"An aura of inevitability is now forming around the controversial mogul," The Washington Post said after Trump, 69, was endorsed by two House Republican committee chairmen, Bill Shuster and Jeff Miller.

Indiana University basketball coach Bob Knight also threw his support behind Trump's presidential campaign, less than a week before Indiana voters go to the polls in the state's primary.

News reports said more rank-and-file Republicans are expected to follow suit, including longtime Republican lawmaker John Duncan.

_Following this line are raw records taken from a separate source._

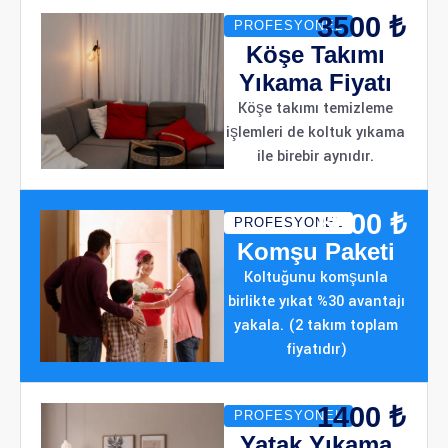
3500 ₺
PROFESYONEL
Köşe Takımı
Yıkama Fiyatı
Köşe takımı temizleme
işlemleri de koltuk yıkama
ile birebir aynıdır.
6000 ₺
PROFESYONEL
Komşu Paketi
Koltuğunu komşunla
birlikte yıkat %30 avantajı
yakala. (2 takım toplam
fiyatıdır)
1400 ₺
PROFESYONEL
Yatak Yıkama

After this Tuesday's primary elections, Trump is now way ahead of his other rivals in terms of delegate count and is about 250 delegates short of the magical figure of 1,237 delegates, which is necessary for him to be the party’s Presidential nominee.

According to The Wall Street Journal, more Republicans are slowly beginning to express support for him.

Trump's early congressional backers, who initially faced scorn for backing the businessman are finding themselves in a more comfortable position, it observed.

"You're not having to stick your neck out quite as far as a few months ago. It's less of a stretch now. People like to be with the winner," Congressman Duncan hunter told the journal.
    
He was one of the few GOP lawmakers to endorse Trump in March.
    
A day earlier, Senator Bob Corker Chairman of the Senate Foreign Relations Committee welcomed the foreign policy speech of Trump.

"Today, Donald Trump delivered a very good foreign policy speech in which he laid out his vision for American engagement in the world," he said in yet another indication of the changing views of the top party leadership.

"Two weeks ago, people were telling me about Donald Trump's issues or negatives. Now they're reaching out, I want to support him, I'm going to support him, help me understand...there's definitely a mood shift, an energy shift," Congressman Chris Collins said after a meeting between Republican lawmakers and Trump campaign official.